Two of Bose's books, The Challenge in Kashmir: Democracy, Self-Determination, and a Just Peace as well as Kashmir: Roots of Conflict, Paths to Peace, are about the oft-disputed, theoretically autonomous province in northwestern India that is also coveted by Pakistan. Although reviewers noted a difference in tone between the two works, they praised them both. In The Challenge in Kashmir, Bose "writes to redress wrongs [and] to effect change," Ian Copland explained in the Australian Journal of Political Science. "In lesser hands," Copland continued, "this book could easily have degenerated into an angry diatribe," but instead it "offers probably the most penetrating and thoughtful account of the 1989 insurgency to have appeared so far."

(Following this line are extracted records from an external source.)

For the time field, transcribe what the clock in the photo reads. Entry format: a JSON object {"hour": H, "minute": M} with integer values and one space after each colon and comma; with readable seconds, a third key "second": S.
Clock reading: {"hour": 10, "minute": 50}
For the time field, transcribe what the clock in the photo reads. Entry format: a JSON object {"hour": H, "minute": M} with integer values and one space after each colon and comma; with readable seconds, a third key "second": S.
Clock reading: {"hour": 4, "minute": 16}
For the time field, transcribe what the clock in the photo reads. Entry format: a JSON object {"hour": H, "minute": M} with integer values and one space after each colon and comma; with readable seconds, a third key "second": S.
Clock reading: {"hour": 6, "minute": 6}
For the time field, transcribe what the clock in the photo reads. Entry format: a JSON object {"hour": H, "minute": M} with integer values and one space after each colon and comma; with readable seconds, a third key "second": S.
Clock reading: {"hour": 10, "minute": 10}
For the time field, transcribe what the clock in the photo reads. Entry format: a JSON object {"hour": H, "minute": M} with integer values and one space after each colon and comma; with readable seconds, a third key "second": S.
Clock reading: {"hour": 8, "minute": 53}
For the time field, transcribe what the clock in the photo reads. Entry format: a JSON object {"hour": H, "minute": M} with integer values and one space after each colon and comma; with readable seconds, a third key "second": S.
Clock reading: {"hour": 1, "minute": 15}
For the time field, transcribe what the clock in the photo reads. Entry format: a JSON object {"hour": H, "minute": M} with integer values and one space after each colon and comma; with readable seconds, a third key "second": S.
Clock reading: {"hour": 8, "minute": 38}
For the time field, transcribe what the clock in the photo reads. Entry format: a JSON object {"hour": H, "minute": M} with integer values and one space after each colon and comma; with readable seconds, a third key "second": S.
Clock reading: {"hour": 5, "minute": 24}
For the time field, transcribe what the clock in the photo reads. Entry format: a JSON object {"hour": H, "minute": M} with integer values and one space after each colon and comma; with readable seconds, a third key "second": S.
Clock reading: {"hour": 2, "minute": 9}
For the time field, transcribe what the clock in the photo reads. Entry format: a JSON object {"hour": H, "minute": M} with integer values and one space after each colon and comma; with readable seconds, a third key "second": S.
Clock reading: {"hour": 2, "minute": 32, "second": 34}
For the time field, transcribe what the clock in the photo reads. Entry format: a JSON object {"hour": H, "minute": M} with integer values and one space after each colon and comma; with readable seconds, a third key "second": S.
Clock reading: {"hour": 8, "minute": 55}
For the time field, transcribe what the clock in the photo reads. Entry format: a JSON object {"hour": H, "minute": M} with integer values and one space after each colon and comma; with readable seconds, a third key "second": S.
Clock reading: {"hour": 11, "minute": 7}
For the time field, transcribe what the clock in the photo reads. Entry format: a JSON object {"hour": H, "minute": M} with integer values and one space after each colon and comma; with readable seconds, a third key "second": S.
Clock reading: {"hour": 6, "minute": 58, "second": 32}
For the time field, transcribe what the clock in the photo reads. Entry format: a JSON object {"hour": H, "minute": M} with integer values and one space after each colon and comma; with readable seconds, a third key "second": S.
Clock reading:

On the other hand, in Kashmir, Bose "restrains himself from adjudicating grievances in favor of exploring an exit from the impasse," noted Booklist's Gilbert Taylor. His proposed peace plan is based on the Good Friday accords signed in Northern Ireland in 1998, whereby the most difficult questions are put off until a future date while the two parties work to build trust by resolving less contentious issues first. Library Journal critic John F. Riddick found Bose's analysis hopeful, further commenting that "his statement shows evidence of careful, detailed research, and his thoughtful prose clarifies a subject of infinite complexity."
BIOGRAPHICAL AND CRITICAL SOURCES:
Australian Journal of Political Science, November, 1997, Ian Copland, review of The Challenge in Kashmir: Democracy, Self-Determination, and a Just Peace, pp. 477-478.
Booklist, September 1, 2003, Gilbert Taylor, review of Kashmir: Roots of Conflict, Paths to Peace, p. 48.
International Affairs, January, 2003, Bill Hayton, review of Bosnia after Dayton: Nationalist Partition and International Intervention, pp. 205-206.
Library Journal, August, 2003, John F. Riddick, review of Kashmir, p. 106.
National Interest, fall, 2003, Gordon N. Bardos, review of Bosnia after Dayton, pp. 128-134.
Times Higher Education Supplement, January 30, 2004, Gurharpal Singh, review of Kashmir, pp. 28-29.
Times Literary Supplement, February 14, 2003, Mark Mazower, review of Bosnia after Dayton, pp. 6-7.